Proszę o rozpowszechnianie. pic.twitter.com/5BroJ1xbQb— Tomaszgm80 (@tomaszgm80) January 15, 2021
– Osią sporu w tej sprawie jest koncepcja osoby aprobowana w Wielkiej Brytanii i przekładająca się na orzecznictwo sądów. Jest to koncepcja, która uznaje za osobę jednostkę – niekoniecznie przynależącą do gatunku ludzkiego – która wykazuje się zadowalającym poziomem aktywności układu nerwowo-mózgowego. Informacje o stanie pacjenta wskazują, że oddycha samodzielnie, zachowuje minimalny poziom świadomości, w osobliwy sposób reaguje na kontakt z rodziną. Aktywność jest widoczna, ale dla sądu w Wielkiej Brytanii jest niewystarczająca, żeby pacjentowi przypisać status osoby i zagwarantować ochronę etyczno-prawną – zauważył Piotr Guzdek.

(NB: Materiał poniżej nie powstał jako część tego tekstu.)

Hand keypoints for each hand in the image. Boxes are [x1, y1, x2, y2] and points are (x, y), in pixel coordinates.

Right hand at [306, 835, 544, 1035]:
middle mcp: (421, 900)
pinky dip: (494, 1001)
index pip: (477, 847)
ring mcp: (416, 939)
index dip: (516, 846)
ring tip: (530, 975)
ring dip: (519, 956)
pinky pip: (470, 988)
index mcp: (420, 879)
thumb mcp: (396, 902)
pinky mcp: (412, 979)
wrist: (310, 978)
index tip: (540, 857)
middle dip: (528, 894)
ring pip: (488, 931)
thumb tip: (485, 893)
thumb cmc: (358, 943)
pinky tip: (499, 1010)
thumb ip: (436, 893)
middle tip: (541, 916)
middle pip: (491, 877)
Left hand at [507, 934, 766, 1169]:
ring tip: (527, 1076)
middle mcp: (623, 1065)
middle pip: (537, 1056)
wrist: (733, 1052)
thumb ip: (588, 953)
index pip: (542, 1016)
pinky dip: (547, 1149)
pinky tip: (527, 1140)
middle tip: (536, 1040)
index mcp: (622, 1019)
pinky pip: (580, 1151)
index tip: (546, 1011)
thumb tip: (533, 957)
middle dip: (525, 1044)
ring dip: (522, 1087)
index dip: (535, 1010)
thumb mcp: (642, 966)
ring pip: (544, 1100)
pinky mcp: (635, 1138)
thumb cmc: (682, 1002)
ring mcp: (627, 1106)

– Nie wiadomo do końca, jaki w późniejszym czasie może być jego stan zdrowia. Brakuje konsultacji neurologicznych, niezależnych lekarzy, gdyż bardzo często w interesie szpitala jest odłączenie pacjenta. Decyzja o odłączeniu naszego rodaka została podobno podjęta cztery dni po zawale. To skandaliczne, ponieważ nie nam oceniać, czy jego życie powinno być kontynuowane. Obowiązkiem lekarzy jest ratowanie ludzkiego życia, a nie ocenianie, czy komuś będzie dobrze tak żyć, czy niedobrze – powiedziała z kolei Halszka Bielecka.
Piotr Guzdek dodał, że „zgodnie z założeniami koncepcji psychologiczno-kognitywnej, pacjent znajduje się w stadium postosobowym (byłej osoby), czyli w stadium zmarłej osoby”.

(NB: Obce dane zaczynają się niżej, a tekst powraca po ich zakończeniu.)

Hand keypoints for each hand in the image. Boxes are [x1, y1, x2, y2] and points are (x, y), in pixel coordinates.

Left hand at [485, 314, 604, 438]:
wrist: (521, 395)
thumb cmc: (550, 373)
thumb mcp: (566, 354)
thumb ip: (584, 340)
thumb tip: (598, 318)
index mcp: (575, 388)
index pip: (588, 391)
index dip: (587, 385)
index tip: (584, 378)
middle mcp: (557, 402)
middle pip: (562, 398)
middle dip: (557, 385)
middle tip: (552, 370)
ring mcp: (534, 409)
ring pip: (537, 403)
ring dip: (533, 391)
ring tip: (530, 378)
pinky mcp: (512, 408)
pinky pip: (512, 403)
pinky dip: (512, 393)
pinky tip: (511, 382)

– To, co widzimy, jest organizmem biologiczno-ludzkim, wykazującym czynności biologiczne, które można unicestwić, nie zadając śmierci osobie, dlatego że – według tej koncepcji – ta osoba zmarła. (…) Wedle założeń tej koncepcji, mamy obecnie do czynienia z „żywymi zwłokami”, ale nie z osobą – mówił działacz z Polskiego Stowarzyszenia Obrońców Życia Człowieka w Krakowie.
Działaczka społeczna z Wrocławia podkreśliła, że w Polsce „musimy zacząć debatę dot. bioetyki. To podstawa, aby skutecznie chronić życie naszych rodaków”.
Brytyjski sąd nie zgodził się na przetransportowanie R.S. do Polski, argumentując, że wiązałoby się to z dużym ryzykiem śmierci w trakcie transportu, co byłoby bardziej uwłaczające godności niż odłączenie aparatury.
W niedzielę minister spraw zagranicznych Zbigniew Rau zapewniał w Programie Pierwszym Polskiego Radia, że resort zrobił wszystko, co możliwe, by pomóc Polakowi. Wskazał, że wysłał notę dyplomatyczną do swojego brytyjskiego odpowiednika, MSZ trzykrotnie występowało z wnioskiem wspierającym skargę polskiej części rodziny chorego do ETPC, a marszałek Sejmu, Elżbieta Witek, w bardzo osobistym liście zwróciła się do spikera Izby Gmin.